- YOUR OBJECTIVE: Return exactly those lines of the material below that fall between the line holding "staining of colorectal" and the line holding "ovary shows strong", inclusive.

##############################

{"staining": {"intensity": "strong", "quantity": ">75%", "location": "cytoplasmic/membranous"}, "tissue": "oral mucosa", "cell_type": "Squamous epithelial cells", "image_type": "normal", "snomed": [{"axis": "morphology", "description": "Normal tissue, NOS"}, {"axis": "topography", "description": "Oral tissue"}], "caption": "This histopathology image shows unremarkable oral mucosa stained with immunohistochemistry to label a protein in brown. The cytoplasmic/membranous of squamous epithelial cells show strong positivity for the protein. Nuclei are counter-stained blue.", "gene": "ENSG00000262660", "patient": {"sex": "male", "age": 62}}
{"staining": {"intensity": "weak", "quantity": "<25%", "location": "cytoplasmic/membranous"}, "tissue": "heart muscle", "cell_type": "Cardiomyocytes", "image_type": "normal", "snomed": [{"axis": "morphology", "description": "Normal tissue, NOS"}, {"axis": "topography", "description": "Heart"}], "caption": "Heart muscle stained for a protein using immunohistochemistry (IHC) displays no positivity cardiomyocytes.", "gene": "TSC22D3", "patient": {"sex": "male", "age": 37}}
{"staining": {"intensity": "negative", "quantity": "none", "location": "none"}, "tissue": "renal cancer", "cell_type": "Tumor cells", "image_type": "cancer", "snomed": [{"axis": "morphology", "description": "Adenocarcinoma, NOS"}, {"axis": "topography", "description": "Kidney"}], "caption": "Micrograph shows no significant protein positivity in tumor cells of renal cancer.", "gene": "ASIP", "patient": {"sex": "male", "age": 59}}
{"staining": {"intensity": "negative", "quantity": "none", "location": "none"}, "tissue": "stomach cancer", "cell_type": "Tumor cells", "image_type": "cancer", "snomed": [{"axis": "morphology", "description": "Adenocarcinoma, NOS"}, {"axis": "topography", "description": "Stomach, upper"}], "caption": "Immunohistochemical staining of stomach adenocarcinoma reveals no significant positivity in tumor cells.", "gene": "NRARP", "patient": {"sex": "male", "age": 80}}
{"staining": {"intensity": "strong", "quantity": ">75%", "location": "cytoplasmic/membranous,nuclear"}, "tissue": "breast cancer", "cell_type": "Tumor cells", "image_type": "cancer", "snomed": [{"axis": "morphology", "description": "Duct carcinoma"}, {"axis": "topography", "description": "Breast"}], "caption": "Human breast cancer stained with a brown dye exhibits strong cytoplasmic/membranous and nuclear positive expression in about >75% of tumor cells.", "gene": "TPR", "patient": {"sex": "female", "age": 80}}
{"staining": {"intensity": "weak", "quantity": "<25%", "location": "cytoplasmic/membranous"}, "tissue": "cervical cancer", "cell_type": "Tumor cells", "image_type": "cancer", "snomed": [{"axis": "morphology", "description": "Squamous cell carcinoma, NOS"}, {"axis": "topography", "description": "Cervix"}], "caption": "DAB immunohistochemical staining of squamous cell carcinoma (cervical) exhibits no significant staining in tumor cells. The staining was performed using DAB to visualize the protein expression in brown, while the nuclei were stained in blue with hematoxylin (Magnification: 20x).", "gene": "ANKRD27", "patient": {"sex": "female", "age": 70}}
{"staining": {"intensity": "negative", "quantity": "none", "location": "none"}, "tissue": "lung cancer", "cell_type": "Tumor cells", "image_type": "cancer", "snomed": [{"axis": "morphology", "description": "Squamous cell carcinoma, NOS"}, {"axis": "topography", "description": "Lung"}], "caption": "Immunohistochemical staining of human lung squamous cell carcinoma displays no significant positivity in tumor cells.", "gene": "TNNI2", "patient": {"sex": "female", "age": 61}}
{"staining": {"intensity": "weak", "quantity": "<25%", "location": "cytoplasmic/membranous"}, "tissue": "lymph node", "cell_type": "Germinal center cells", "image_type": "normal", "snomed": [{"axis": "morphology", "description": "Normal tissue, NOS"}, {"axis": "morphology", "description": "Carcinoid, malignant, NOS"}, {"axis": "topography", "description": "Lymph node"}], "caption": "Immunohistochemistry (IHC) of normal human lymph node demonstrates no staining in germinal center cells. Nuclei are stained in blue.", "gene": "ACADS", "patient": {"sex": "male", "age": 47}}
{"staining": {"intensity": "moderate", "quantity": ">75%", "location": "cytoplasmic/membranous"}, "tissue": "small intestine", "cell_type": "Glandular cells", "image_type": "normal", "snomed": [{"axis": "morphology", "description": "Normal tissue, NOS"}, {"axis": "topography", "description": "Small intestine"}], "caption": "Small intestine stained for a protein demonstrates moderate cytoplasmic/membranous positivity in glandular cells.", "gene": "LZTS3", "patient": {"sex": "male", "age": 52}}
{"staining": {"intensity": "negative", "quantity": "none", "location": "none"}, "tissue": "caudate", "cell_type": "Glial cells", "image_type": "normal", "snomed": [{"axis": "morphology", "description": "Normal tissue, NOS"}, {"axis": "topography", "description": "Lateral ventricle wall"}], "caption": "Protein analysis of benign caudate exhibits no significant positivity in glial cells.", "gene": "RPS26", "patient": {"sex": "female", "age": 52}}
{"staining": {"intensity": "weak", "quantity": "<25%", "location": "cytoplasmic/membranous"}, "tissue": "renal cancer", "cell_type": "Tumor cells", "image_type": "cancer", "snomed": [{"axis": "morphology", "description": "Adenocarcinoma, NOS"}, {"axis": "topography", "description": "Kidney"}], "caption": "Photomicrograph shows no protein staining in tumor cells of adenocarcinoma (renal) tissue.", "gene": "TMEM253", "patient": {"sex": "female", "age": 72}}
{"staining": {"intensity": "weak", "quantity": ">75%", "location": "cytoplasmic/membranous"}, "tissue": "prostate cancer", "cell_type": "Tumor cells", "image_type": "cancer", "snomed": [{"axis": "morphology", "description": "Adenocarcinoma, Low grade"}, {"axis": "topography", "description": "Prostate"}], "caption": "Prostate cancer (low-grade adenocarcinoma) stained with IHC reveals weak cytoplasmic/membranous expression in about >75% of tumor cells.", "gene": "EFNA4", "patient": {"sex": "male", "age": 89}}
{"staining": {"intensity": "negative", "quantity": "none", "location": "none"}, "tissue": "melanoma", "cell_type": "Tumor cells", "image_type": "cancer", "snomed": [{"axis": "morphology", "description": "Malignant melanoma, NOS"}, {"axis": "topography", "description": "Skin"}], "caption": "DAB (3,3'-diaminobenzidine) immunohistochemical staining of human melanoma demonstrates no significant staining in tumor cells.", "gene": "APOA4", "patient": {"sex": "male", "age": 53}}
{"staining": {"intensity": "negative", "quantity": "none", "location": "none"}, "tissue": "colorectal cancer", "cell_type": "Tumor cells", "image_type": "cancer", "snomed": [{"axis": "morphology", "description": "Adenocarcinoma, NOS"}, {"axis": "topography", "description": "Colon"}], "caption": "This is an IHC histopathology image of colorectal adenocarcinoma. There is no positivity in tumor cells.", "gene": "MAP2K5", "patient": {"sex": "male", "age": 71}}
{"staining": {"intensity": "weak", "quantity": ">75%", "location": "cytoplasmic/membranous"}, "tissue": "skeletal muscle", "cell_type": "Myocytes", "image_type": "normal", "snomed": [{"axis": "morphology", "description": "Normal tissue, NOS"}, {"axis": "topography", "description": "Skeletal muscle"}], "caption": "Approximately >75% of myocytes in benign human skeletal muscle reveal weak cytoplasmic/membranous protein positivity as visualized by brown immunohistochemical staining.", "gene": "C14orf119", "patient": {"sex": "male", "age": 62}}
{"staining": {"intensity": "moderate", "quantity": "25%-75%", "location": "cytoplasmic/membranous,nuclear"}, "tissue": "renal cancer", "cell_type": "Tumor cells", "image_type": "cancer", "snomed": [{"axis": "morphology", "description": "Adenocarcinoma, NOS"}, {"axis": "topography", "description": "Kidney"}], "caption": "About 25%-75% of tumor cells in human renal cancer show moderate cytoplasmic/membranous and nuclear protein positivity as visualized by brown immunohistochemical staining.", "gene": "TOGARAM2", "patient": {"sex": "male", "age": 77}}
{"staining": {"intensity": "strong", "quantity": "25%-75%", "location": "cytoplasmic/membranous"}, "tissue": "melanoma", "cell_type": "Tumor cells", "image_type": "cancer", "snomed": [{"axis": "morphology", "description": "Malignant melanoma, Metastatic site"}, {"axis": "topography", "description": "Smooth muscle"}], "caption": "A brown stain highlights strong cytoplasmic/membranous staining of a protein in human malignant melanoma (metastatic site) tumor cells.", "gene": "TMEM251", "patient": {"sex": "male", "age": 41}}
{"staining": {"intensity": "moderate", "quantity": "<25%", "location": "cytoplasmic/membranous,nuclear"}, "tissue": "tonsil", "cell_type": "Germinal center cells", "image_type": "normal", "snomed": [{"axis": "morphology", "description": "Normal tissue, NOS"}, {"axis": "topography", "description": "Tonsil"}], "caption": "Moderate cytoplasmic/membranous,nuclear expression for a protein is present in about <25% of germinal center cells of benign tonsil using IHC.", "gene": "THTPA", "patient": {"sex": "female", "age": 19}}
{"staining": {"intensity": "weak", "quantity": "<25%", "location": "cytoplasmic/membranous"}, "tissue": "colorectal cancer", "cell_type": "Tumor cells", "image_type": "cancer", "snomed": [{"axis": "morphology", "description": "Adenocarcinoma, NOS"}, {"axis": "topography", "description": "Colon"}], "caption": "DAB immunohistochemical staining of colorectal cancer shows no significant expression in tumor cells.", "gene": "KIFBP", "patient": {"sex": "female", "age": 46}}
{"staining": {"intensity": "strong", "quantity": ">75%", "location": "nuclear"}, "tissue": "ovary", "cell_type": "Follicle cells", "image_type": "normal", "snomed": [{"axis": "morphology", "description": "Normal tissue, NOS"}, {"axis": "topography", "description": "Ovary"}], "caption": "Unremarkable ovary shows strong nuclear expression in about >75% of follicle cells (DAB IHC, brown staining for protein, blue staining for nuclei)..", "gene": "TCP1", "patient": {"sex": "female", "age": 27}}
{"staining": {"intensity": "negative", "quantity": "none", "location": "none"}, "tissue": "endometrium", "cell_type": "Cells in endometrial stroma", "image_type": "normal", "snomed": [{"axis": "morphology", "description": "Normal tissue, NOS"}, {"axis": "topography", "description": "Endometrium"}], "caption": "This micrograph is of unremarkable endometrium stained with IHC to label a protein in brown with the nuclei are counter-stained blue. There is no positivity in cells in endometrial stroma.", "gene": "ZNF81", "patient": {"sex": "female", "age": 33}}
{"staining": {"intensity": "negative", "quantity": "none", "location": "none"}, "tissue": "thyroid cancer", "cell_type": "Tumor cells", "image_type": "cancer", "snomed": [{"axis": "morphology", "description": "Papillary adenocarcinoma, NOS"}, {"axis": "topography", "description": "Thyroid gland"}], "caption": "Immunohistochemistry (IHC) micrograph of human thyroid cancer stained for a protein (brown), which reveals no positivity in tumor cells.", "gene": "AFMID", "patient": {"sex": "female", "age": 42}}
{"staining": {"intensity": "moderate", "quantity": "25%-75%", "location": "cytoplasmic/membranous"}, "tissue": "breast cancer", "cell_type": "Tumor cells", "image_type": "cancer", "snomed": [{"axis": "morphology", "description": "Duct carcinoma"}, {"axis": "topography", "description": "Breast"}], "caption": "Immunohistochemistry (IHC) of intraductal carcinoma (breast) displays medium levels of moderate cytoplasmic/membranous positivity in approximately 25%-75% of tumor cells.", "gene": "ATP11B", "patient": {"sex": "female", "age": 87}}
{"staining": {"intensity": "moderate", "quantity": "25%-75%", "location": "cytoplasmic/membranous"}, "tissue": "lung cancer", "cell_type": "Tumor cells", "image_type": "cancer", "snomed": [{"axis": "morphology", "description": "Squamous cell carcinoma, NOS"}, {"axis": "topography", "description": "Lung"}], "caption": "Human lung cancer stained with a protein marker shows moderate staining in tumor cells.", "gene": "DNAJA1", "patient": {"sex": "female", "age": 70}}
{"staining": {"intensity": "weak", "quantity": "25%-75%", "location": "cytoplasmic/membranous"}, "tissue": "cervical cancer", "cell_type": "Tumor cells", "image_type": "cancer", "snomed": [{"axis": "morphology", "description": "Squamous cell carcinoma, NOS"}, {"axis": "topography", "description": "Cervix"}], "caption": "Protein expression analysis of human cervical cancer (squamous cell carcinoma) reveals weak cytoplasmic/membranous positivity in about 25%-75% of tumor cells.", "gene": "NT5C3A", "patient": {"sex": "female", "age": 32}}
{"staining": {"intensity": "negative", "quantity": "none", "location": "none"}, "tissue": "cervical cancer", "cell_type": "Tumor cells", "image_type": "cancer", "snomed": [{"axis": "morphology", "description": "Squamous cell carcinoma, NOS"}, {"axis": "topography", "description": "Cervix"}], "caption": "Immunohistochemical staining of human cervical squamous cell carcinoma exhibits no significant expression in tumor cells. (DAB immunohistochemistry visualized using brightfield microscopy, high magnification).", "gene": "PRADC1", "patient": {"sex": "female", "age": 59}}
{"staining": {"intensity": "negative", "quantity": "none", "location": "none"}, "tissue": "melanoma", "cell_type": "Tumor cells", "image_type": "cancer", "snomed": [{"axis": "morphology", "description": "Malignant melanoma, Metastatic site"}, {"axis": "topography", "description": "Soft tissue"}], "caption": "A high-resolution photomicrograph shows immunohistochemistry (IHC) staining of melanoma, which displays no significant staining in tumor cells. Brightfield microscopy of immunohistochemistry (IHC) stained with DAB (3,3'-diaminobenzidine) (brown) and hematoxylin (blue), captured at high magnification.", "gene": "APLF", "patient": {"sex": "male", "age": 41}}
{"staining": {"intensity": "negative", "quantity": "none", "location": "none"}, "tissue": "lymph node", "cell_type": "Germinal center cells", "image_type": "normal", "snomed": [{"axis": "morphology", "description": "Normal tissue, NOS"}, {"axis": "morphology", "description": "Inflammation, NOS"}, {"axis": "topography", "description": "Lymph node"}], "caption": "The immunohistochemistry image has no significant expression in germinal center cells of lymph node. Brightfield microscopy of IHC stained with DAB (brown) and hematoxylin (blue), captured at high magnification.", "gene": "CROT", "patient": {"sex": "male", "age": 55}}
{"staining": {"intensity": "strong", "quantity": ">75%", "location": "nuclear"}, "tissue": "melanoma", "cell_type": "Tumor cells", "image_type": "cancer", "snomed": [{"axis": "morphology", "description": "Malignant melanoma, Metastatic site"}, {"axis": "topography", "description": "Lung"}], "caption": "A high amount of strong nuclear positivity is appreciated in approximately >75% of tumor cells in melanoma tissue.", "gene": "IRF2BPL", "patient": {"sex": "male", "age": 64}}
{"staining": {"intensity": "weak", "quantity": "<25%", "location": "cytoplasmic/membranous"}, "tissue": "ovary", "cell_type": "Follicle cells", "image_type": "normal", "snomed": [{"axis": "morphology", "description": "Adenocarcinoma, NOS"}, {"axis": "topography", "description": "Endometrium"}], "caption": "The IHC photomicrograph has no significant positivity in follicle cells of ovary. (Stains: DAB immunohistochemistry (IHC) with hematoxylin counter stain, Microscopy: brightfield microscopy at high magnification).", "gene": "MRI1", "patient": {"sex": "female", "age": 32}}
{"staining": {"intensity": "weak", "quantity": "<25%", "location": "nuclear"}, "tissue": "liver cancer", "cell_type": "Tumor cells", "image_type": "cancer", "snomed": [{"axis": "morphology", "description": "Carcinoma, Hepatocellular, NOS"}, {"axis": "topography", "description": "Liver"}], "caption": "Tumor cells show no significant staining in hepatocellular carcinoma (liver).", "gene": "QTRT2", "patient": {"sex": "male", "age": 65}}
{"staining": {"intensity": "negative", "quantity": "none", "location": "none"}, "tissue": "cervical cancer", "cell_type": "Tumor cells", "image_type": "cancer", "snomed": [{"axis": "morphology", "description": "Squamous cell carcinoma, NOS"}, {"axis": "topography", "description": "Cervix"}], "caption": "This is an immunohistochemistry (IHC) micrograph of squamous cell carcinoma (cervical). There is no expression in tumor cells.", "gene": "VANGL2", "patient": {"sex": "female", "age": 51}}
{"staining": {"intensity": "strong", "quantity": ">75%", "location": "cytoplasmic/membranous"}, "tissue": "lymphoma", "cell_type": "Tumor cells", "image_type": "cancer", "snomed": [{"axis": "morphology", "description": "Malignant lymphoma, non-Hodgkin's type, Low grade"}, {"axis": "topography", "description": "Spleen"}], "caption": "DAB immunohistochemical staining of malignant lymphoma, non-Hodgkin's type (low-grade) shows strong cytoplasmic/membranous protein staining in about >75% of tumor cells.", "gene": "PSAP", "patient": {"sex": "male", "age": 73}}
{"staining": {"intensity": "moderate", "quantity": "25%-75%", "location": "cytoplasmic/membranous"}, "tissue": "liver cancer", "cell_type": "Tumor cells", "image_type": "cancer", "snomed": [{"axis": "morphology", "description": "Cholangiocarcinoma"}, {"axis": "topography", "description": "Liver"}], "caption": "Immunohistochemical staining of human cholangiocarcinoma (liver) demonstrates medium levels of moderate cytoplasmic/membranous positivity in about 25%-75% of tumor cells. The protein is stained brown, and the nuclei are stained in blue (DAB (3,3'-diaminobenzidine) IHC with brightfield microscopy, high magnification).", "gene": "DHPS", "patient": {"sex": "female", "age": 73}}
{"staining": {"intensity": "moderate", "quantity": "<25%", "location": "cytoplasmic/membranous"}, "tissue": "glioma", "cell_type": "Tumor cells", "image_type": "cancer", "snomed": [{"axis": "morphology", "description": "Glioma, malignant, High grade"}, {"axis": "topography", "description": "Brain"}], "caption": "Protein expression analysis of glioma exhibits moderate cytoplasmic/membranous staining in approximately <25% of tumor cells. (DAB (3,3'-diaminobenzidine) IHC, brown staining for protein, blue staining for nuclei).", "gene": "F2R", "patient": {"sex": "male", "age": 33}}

##############################

- ANSWER SPACE:
{"staining": {"intensity": "weak", "quantity": "<25%", "location": "cytoplasmic/membranous"}, "tissue": "colorectal cancer", "cell_type": "Tumor cells", "image_type": "cancer", "snomed": [{"axis": "morphology", "description": "Adenocarcinoma, NOS"}, {"axis": "topography", "description": "Colon"}], "caption": "DAB immunohistochemical staining of colorectal cancer shows no significant expression in tumor cells.", "gene": "KIFBP", "patient": {"sex": "female", "age": 46}}
{"staining": {"intensity": "strong", "quantity": ">75%", "location": "nuclear"}, "tissue": "ovary", "cell_type": "Follicle cells", "image_type": "normal", "snomed": [{"axis": "morphology", "description": "Normal tissue, NOS"}, {"axis": "topography", "description": "Ovary"}], "caption": "Unremarkable ovary shows strong nuclear expression in about >75% of follicle cells (DAB IHC, brown staining for protein, blue staining for nuclei)..", "gene": "TCP1", "patient": {"sex": "female", "age": 27}}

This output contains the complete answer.